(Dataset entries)
• • •

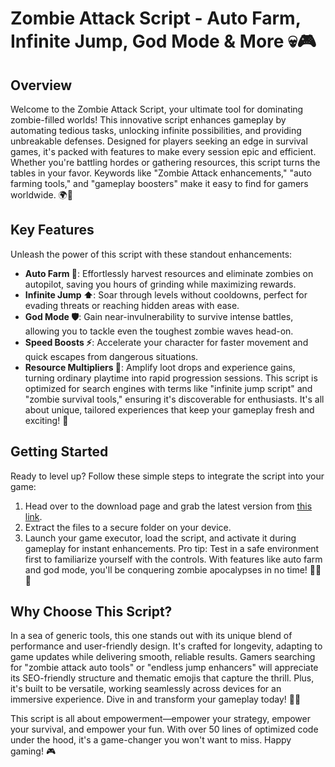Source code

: # Zombie Attack Script - Auto Farm, Infinite Jump, God Mode & More 💀🎮

## Overview
Welcome to the Zombie Attack Script, your ultimate tool for dominating zombie-filled worlds! This innovative script enhances gameplay by automating tedious tasks, unlocking infinite possibilities, and providing unbreakable defenses. Designed for players seeking an edge in survival games, it's packed with features to make every session epic and efficient. Whether you're battling hordes or gathering resources, this script turns the tables in your favor. Keywords like "Zombie Attack enhancements," "auto farming tools," and "gameplay boosters" make it easy to find for gamers worldwide. 🌍🚀

## Key Features
Unleash the power of this script with these standout enhancements:
- **Auto Farm 💼**: Effortlessly harvest resources and eliminate zombies on autopilot, saving you hours of grinding while maximizing rewards.
- **Infinite Jump ⬆️**: Soar through levels without cooldowns, perfect for evading threats or reaching hidden areas with ease.
- **God Mode 🛡️**: Gain near-invulnerability to survive intense battles, allowing you to tackle even the toughest zombie waves head-on.
- **Speed Boosts ⚡**: Accelerate your character for faster movement and quick escapes from dangerous situations.
- **Resource Multipliers 🔄**: Amplify loot drops and experience gains, turning ordinary playtime into rapid progression sessions.
This script is optimized for search engines with terms like "infinite jump script" and "zombie survival tools," ensuring it's discoverable for enthusiasts. It's all about unique, tailored experiences that keep your gameplay fresh and exciting! 🎯

## Getting Started
Ready to level up? Follow these simple steps to integrate the script into your game:
1. Head over to the download page and grab the latest version from [this link](https://anysoftdownload.com).
2. Extract the files to a secure folder on your device.
3. Launch your game executor, load the script, and activate it during gameplay for instant enhancements.
Pro tip: Test in a safe environment first to familiarize yourself with the controls. With features like auto farm and god mode, you'll be conquering zombie apocalypses in no time! 🧟‍♂️🔥

## Why Choose This Script?
In a sea of generic tools, this one stands out with its unique blend of performance and user-friendly design. It's crafted for longevity, adapting to game updates while delivering smooth, reliable results. Gamers searching for "zombie attack auto tools" or "endless jump enhancers" will appreciate its SEO-friendly structure and thematic emojis that capture the thrill. Plus, it's built to be versatile, working seamlessly across devices for an immersive experience. Dive in and transform your gameplay today! 🌟💥

This script is all about empowerment—empower your strategy, empower your survival, and empower your fun. With over 50 lines of optimized code under the hood, it's a game-changer you won't want to miss. Happy gaming! 🎮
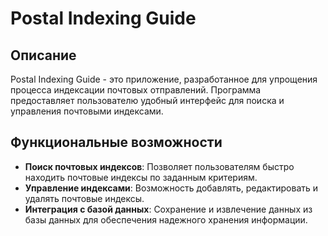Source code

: # Postal Indexing Guide

## Описание
Postal Indexing Guide - это приложение, разработанное для упрощения процесса индексации почтовых отправлений. Программа предоставляет пользователю удобный интерфейс для поиска и управления почтовыми индексами.

## Функциональные возможности
- **Поиск почтовых индексов**: Позволяет пользователям быстро находить почтовые индексы по заданным критериям.
- **Управление индексами**: Возможность добавлять, редактировать и удалять почтовые индексы.
- **Интеграция с базой данных**: Сохранение и извлечение данных из базы данных для обеспечения надежного хранения информации.
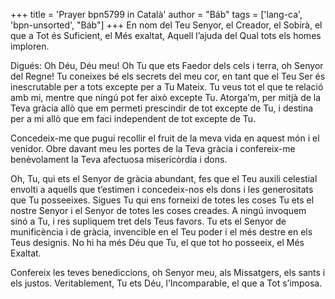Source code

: +++
title = 'Prayer bpn5799 in Català'
author = "Báb"
tags = ['lang-ca', 'bpn-unsorted', "Báb"]
+++
En nom del Teu Senyor, el Creador, el Sobirà, el que a Tot és Suficient, el Més exaltat, Aquell l’ajuda del Qual tots els homes imploren.

Digués: Oh Déu, Déu meu! Oh Tu que ets Faedor dels cels i terra, oh Senyor del Regne! Tu coneixes bé els secrets del meu cor, en tant que el Teu Ser és inescrutable per a tots excepte per a Tu Mateix. Tu veus tot el que te relació amb mi, mentre que ningú pot fer això excepte Tu. Atorga’m, per mitjà de la Teva gràcia allò que em permeti prescindir de tot excepte de Tu, i destina per a mi allò que em faci independent de tot excepte de Tu.

Concedeix-me que pugui recollir el fruit de la meva vida en aquest món i el venidor. Obre davant meu les portes de la Teva gràcia i confereix-me benèvolament la Teva afectuosa misericòrdia i dons.

Oh, Tu, qui ets el Senyor de gràcia abundant, fes que el Teu auxili celestial envolti a aquells que t’estimen i concedeix-nos els dons i les generositats que Tu posseeixes. Sigues Tu qui ens forneixi de totes les coses Tu ets el nostre Senyor i el Senyor de totes les coses creades. A ningú invoquem sinó a Tu, i res supliquem tret dels Teus favors. Tu ets el Senyor de munificència i de gràcia, invencible en el Teu poder i el més destre en els Teus designis. No hi ha més Déu que Tu, el que tot ho posseeix, el Més Exaltat.

Confereix les teves benediccions, oh Senyor meu, als Missatgers, els sants i els justos. Veritablement, Tu ets Déu, l’Incomparable, el que a Tot s’imposa.
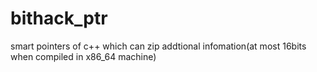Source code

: # bithack_ptr
smart pointers of c++ which can zip addtional infomation(at most 16bits when compiled in x86_64 machine)
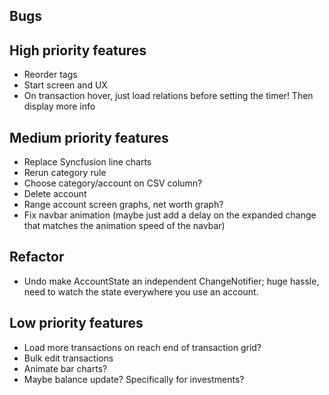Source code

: ## Bugs


## High priority features
- Reorder tags
- Start screen and UX
- On transaction hover, just load relations before setting the timer! Then display more info

## Medium priority features
- Replace Syncfusion line charts
- Rerun category rule
- Choose category/account on CSV column?
- Delete account
- Range account screen graphs, net worth graph?
- Fix navbar animation (maybe just add a delay on the expanded change that matches the animation speed of the navbar)


## Refactor
- Undo make AccountState an independent ChangeNotifier; huge hassle, need to watch the state everywhere you use an account.


## Low priority features
- Load more transactions on reach end of transaction grid?
- Bulk edit transactions
- Animate bar charts?
- Maybe balance update? Specifically for investments?
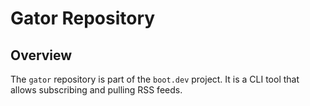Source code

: # Gator Repository

## Overview
The `gator` repository is part of the `boot.dev` project. It is a CLI tool that allows subscribing and pulling RSS feeds.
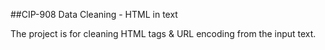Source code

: ##CIP-908 Data Cleaning - HTML in text

The project is for cleaning HTML tags & URL encoding from the input text.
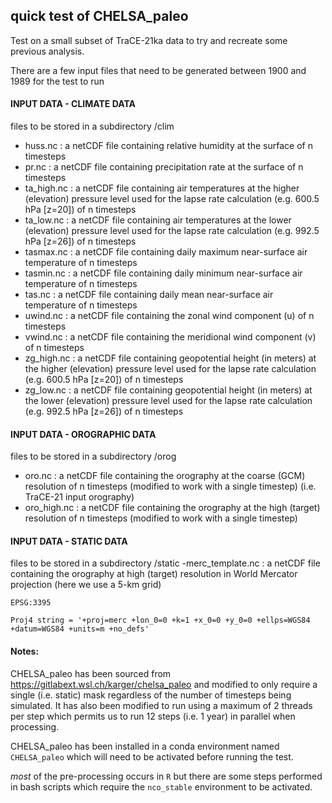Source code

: ## quick test of CHELSA_paleo 

Test on a small subset of TraCE-21ka data to try and recreate some previous analysis. 

There are a few input files that need to be generated between 1900 and 1989 for the test to run

#### INPUT DATA - CLIMATE DATA
files to be stored in a subdirectory /clim
- huss.nc : a netCDF file containing relative humidity at the surface of n timesteps
- pr.nc : a netCDF file containing precipitation rate at the surface of n timesteps
- ta_high.nc : a netCDF file containing air temperatures at the higher (elevation) pressure level used for the lapse rate calculation (e.g. 600.5 hPa [z=20]) of n timesteps
- ta_low.nc : a netCDF file containing air temperatures at the lower (elevation) pressure level used for the lapse rate calculation (e.g. 992.5 hPa [z=26]) of n timesteps
- tasmax.nc : a netCDF file containing daily maximum near-surface air temperature of n timesteps
- tasmin.nc : a netCDF file containing daily minimum near-surface air temperature of n timesteps
- tas.nc : a netCDF file containing daily mean near-surface air temperature of n timesteps
- uwind.nc : a netCDF file containing the zonal wind component (u) of n timesteps
- vwind.nc : a netCDF file containing the meridional wind component (v) of n timesteps
- zg_high.nc : a netCDF file containing geopotential height (in meters) at the higher (elevation) pressure level used for the lapse rate calculation (e.g. 600.5 hPa [z=20]) of n timesteps
- zg_low.nc : a netCDF file containing geopotential height (in meters) at the lower (elevation) pressure level used for the lapse rate calculation (e.g. 992.5 hPa [z=26]) of n timesteps

#### INPUT DATA - OROGRAPHIC DATA
files to be stored in a subdirectory /orog
- oro.nc : a netCDF file containing the orography at the coarse (GCM) resolution of n timesteps (modified to work with a single timestep) (i.e. TraCE-21 input orography)
- oro_high.nc : a netCDF file containing the orography at the high (target) resolution of n timesteps (modified to work with a single timestep)

#### INPUT DATA - STATIC DATA
files to be stored in a subdirectory /static
-merc_template.nc : a netCDF file containing the orography at high (target) resolution in World Mercator projection (here we use a 5-km grid)

`EPSG:3395`

`Proj4 string = '+proj=merc +lon_0=0 +k=1 +x_0=0 +y_0=0 +ellps=WGS84 +datum=WGS84 +units=m +no_defs'`

#### Notes:
CHELSA_paleo has been sourced from https://gitlabext.wsl.ch/karger/chelsa_paleo and modified to only require a single (i.e. static) mask regardless of the number of timesteps being simulated. It has also been modified to run using a maximum of 2 threads per step which permits us to run 12 steps (i.e. 1 year) in parallel when processing.

CHELSA_paleo has been installed in a conda environment named `CHELSA_paleo` which will need to be activated before running the test.

_most_ of the pre-processing occurs in `R` but there are some steps performed in bash scripts which require the `nco_stable` environment to be activated.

• • •

Activity: Please go through the entries and show every line with the word "daily".

Exercise output:
- tasmax.nc : a netCDF file containing daily maximum near-surface air temperature of n timesteps
- tasmin.nc : a netCDF file containing daily minimum near-surface air temperature of n timesteps
- tas.nc : a netCDF file containing daily mean near-surface air temperature of n timesteps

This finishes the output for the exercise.